Op dinsdag 16 november werd Esther Vandenbussche (90) begraven, mijn doopmeter. Als laatst hommage aan haar leven en liefde las ik onderstaande tekst.
Lieve vrienden, familie, kennissen, geachte aanwezigen -wie was zij?
Wie was Esther?
Esther was haar huisje. De tweekamerwoning. Het pand in de Legeweg met de orchideeën, de cactussen, de hangplanten voor de ramen. Zij was haar eigen kerkje met relieken -gouden klokken, in blauw beschilderde vazen, een oud spinnewiel in miniatuur boven de haard, de zilveren trofeeën in het kastje in de voorkamer, het liefdeskoppeltje in porselein onder haar huwelijksfoto. Omdat alles hetzelfde bleef -eeuwig diezelfde achtergrond waartegen zij verscheen- leek zij niet te verouderen. En wie niet veroudert, sterft niet. Toch?
Wie was Esther?
Zij was voor velen een tante, maar voor mij mijn meter. Degene die haar hand boven mijn hoofd hield tijdens mijn doop, als bescherming tegen kwade geesten en onrecht. Teken van verbond ook: zij was enkele maanden voor mijn geboorte weduwe geworden, maar dat verlies kreeg niet het laatste woord. We spraken elkaar over alles en nog wat. Over de koers. Over school en de unief, en later over de krant waar ik werkte. Het ging over mijn konijn en hondjes. Over reeksen op televisie. Over het verleden, waarnaar ik bewust vroeg. Over het schrijven, en over boeken; over de ribbetjes in de Zonnebloem hierover en de koffie in Tom Dooley hiernaast, we spraken over de kaarting, de vinkenzetting, en over winst en verlies in Blokken, en het zeven-letter-woord. Zij was mijn doopmeter, en doopmeters moeten volgens de logica der zaken als eerste sterven. Daarom hou ik nu, angstig voor wat komt maar vooral dankbaar voor wat is geweest, mijn hand boven háár hoofd, het allerlaatste gebaar dat ik kan stellen -en ik beloof haar: ik zal blijven spreken. Tegen haar, met haar, en over haar.
Wie was Esther?
Zij was haar hart. Dat zorgenkind. Die vreemde spier, met die vreemde bedradingen, bloedvaten, en bric-a-brac buizen. Het bezorgde haar pijnen en kopzorgen, tot ze onder het mes ging en begin jaren negentig maandenlang in Nieuwpoort moest revalideren van een coronaire bypassoperatie, een ingreep om de vernauwde kransslagaders te overbruggen.

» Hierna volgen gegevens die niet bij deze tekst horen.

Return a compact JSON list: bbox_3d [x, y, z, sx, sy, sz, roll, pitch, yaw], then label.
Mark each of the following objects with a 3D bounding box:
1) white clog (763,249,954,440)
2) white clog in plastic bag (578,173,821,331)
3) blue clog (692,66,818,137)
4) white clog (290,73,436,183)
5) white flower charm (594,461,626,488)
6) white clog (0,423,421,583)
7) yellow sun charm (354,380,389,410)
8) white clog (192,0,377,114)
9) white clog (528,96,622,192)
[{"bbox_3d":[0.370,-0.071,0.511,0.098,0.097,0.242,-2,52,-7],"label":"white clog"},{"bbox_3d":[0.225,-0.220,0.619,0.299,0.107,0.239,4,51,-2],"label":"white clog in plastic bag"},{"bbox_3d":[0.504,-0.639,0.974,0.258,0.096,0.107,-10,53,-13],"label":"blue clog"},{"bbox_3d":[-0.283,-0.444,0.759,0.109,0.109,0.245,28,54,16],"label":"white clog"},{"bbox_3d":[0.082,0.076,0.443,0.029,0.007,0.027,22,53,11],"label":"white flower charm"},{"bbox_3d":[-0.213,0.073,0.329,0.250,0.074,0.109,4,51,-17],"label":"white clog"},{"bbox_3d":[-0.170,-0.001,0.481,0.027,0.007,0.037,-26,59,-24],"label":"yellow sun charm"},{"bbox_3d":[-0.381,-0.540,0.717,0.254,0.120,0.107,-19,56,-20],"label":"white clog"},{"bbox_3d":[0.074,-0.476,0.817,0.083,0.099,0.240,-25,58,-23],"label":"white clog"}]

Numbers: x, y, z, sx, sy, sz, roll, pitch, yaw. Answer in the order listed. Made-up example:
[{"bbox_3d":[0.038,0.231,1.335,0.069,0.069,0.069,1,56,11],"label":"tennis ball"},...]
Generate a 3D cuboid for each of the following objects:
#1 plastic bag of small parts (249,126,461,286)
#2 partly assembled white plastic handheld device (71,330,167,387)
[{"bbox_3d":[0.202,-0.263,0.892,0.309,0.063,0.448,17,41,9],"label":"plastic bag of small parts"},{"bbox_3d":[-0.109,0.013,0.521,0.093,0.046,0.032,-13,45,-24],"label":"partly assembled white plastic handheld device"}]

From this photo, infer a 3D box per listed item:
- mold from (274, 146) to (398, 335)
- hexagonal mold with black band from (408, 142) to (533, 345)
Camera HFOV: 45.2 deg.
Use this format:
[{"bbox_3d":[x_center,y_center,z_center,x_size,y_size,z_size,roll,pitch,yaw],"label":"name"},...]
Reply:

Een tijd terug liet ze ook een pacemaker steken, een elektrisch doosje dat het van haar overnam in cruciale en levensbedreigende momenten. En dat maakte van haar zwakte op een vreemde manier ineens haar sterkte. De laatste weken vielen één voor één haar organen uit; eerst de nieren, dan de rest. Haar lichaam keerde langzaam in zichzelf, alsof het zich klaarmaakte voor een lange winterslaap. Maar uitgerekend haar hart dat haar al eens tot aan de rand van het graf bracht, gaf als laatste het gevecht op. Alsof het orgaan -samentrekkend, onstuimig, nukkig, luidruchtig, malend, suizend, stuiterend, nimmer moe- alsof het hart wist en bevreesd was wat zich dáár bevond -dáár waar geen geluid ooit is doordrongen.
Wie was Esther?
Zij was dat laatste jaar in het woonzorgcentrum. Dat extra jaar. Dat jaar in haar bestaan waarin zij weer zichzelf kon zijn: sociaal en spraakzaam; blij en geborgen; waardig en warm. Zij maakte als vanouds snel vrienden -bij het personeel, en bij de mannen (mannen die, los van rang of stand, een veeg uit de pan kregen bij het niet afhalen van troef tijdens manillen, een kapitale fout in het spel). In het woonzorgcentrum werd zij, onder andere door de goede zorgen van mijn zus, en door de hulp van mijn vader en moeder, haar mantelzorgers, weer die vrolijke, die nieuwsgierige, die sympathieke, prompte dame die ik altijd al kende. Zo wil ik zelf ook negentig worden: door liefde omringd.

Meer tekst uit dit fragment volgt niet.